Well welcome to the forum Jeff! The problem sounds like a safety switch issue such as the one located in the seat / operator presence system. Could also be the blade bearings even, Do the blades turn by hand freely?


----------



## Mickey (Aug 14, 2010)

No disagreement with TB's comments but I'm trying to figure out how "*battery* shuts off/engine" fit into the picture??? More info needed. Also wondering if we might have more than one problem, engine shutting off when deck engaged and "running very hard and shaking" are same or separate issues?


----------



## jeffgrasso187 (Aug 23, 2011)

hello and thanks for the reply. just tried it again, yes the blades do turn manually and also seem to run fine while in nuetral only, when i move is when it shuts off.


----------



## jhngardner367 (Apr 5, 2011)

*jd316*

Welcome to the forum!
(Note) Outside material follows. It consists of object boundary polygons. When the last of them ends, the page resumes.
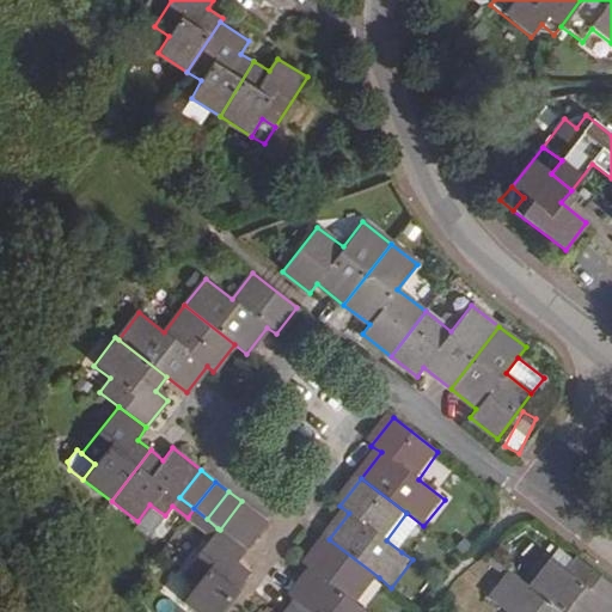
[(255,512),(242,501),(220,530),(233,539),(255,512)]
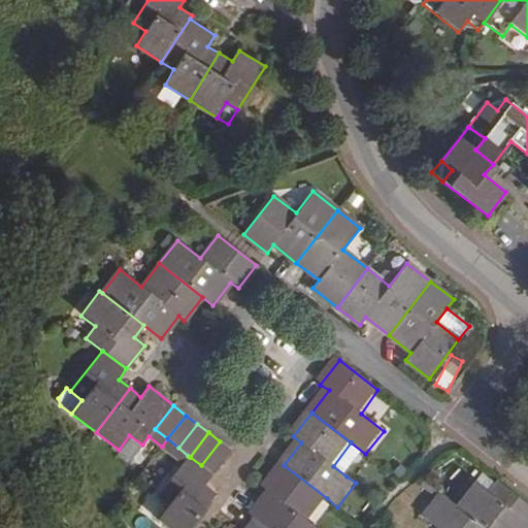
[(117,452),(129,461),(142,444),(129,435),(119,450),(117,452)]
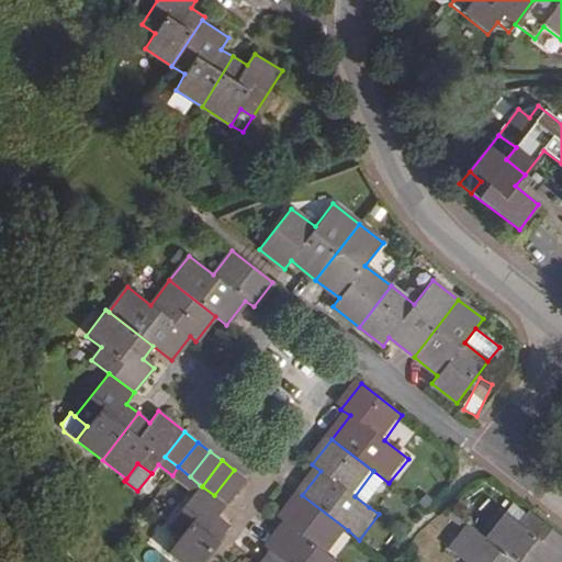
[(217,517),(223,509),(226,505),(214,495),(202,486),(200,485),(190,476),(178,467),(172,475),(194,493),(167,528),(179,537),(168,553),(180,561),(201,561),(229,527),(217,517)]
The JD300 series has a pto switch that "toggles"to engage the electric clutch.That switch is tied into the ignition circuit,and the starter circuit.If it's faulty,it will kill the ignition,when trying to move,and in some instances,will allow the starter to stay engaged,causing vibration,shaking,and destruction,eventually,of the starter and ring/pinion gears.Near the pto clutch,there's a connector for the clutch wire(s).Disconnect it,and connect wires to it,on the clutch side.Connect one wire to ground,and ,with the engine running touch the other to battery +,(A toggle switch works well for this.),and put the tractor in fwd.When the clutch engages,if it stops giving the trouble,replace the pto switch.If it still acts the same,the problem is most likely a bad clutch,pulley,or belt. I've had the same thing happen on my JD317.


----------